Editor's note: Ray Ratto will file his College Football Top-25 rankings every Monday morning right here on CSNBayArea.com
The college football season has begun, but the stupidities are year-round, from hirings to firings to recruiting to Mark Emmert explaining why corruption in the name of unpaid labor is not a bad thing.
Take, for instance, polls – with a playoff system run by a committee of people you wouldn’t buy insurance from even if you really needed it, polls are now completely silly rather than partially silly, partially uniformed and partially dishonest, as they used to be.
So with that, and the usual side dishes of contempt and dismissiveness, is ours, with our own psilocybin-fed notions tied into Spencer Hall’s Rules For An Effective Poll Ballot.
Remember, if you don’t like what you see, send your comments on Twitter to @GoChokeYourselvesYouTediousPlatypusFacedDullards.
And thank you as always for your contributions and input.
1. EASTERN WASHINGTON: You know anyone else who has a win so far? No? Anyone at all? I rest my case.
2. FLORIDA STATE: Of the winless teams, this is the one everyone seems to think is the least bad. It helps their chances that their conference is meh on wheat toast. It does not help that their players made a song.
3. ALABAMA: Tide lost a lot of talent, but Nick Saban has apparently added heat vision to his list of superpowers.
4. OKLAHOMA: if this helps to make Bob Stoops become more irritated by the overwhelming SEC bias, I’m all for it.
5. AUBURN: Especially if he has look ahead and behind him to see it.
6. OREGON: Marcus Mariota may win the Heisman Trophy, but the Ducks need to make the odd tackle and relocate their running game. Good year for Stanford to have some holes.
7. MICHIGAN STATE: Mark D’Antonio will appear on Kitchen Nightmares if MSU makes the playoff.

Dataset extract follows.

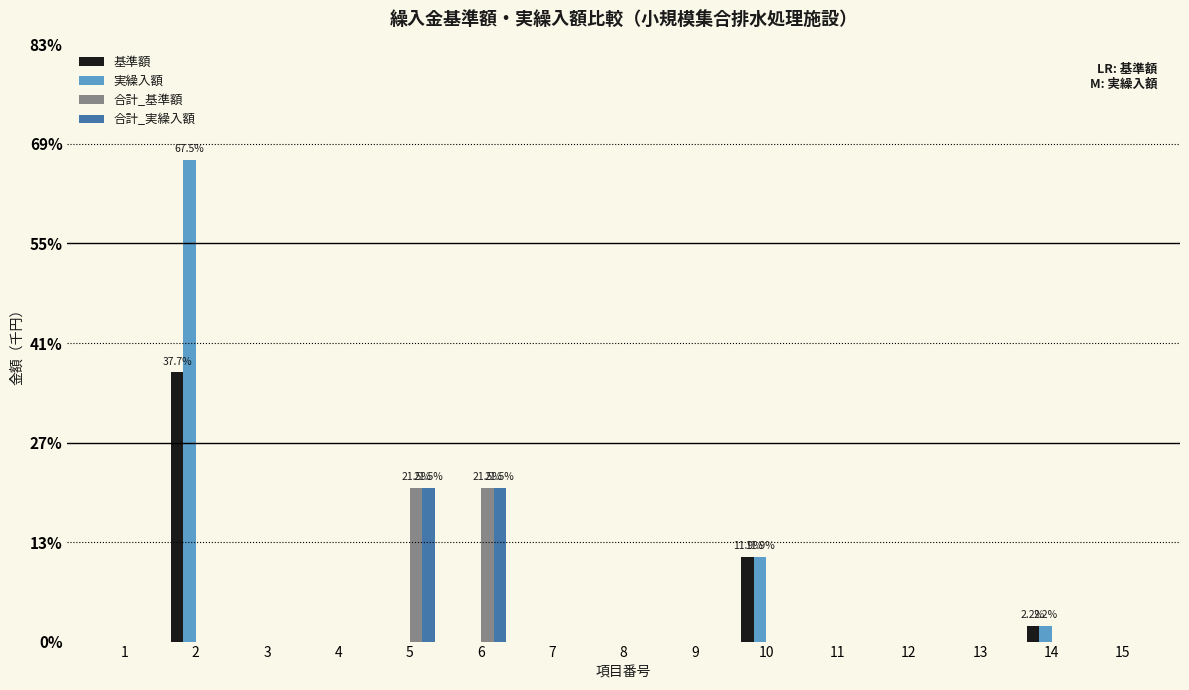

What is the highest value of the 合計_実繰入額 series?

772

He vows this. Go on, ask him.
8. OHIO STATE: Here’s a lesson. Don’t lose your quarterback.
9. GEORGIA: Because this is what Georgia has been, is, and will always be. Nine.
10. BAYLOR: We desperately need a Baylor-Oregon game to see who can come with the most creative way of using highlighter colors to both jazz up the uniforms and sear the corneas of their donors.
11. SOUTH CAROLINA: We as a nation need one last year of Steve Spurrier making the rest of the country double over in laughter while recoiling in fear. This isn’t that team, but it’s not far off.
12. UCLA: Or . . .
13. STANFORD: Or . . .
14. SOUTHERN CALIFORNIA: Makes no difference, ultimately.
15. WISCONSIN: This year, actual elephants will be used.
16. NOTRE DAME: I have no earthly reason for this, but anything after 16 is usually when I start looking at MAC and C-USA teams just keep myself from nodding off.
17. NEBRASKA: Because Bo Pelini is trying really hard not to be a roaring pain in everybody’s ass this year, and that effort should be rewarded. While being mocked.
18. KANSAS STATE: Bill Snyder is on eternal scholarship because he will always squeeze out eight wins, even if his roster is made up entirely of junior college refugees, a scout troop and elderly hospital volunteers.
19. CLEMSON: Because someone from the ACC has to pretend to be the loyal opposition.
20. TEXAS A&M: Because Johnny Manziel is ready to come into his own as a quarterback.
21. MISSISSIPPI: Or Mississippi State. After Bo Wallace, you don’t know a player on either team, so what the hell.
22. MARSHALL: I told you there’d be a Conference USA team coming.
23. FLORIDA: Because Will Muschamp’s popularity in the state will carry the Gators through to unreached levels of aaaaAAAHAHAHAHAHAHAHAHAHAHAH!!!!!!!!!
24. DUKE: It’s 24. What do you care?
25. SAM HOUSTON STATE: Held their own in loss at Eastern Washington. Playing on a field painted blood and tomato paste is no easy task.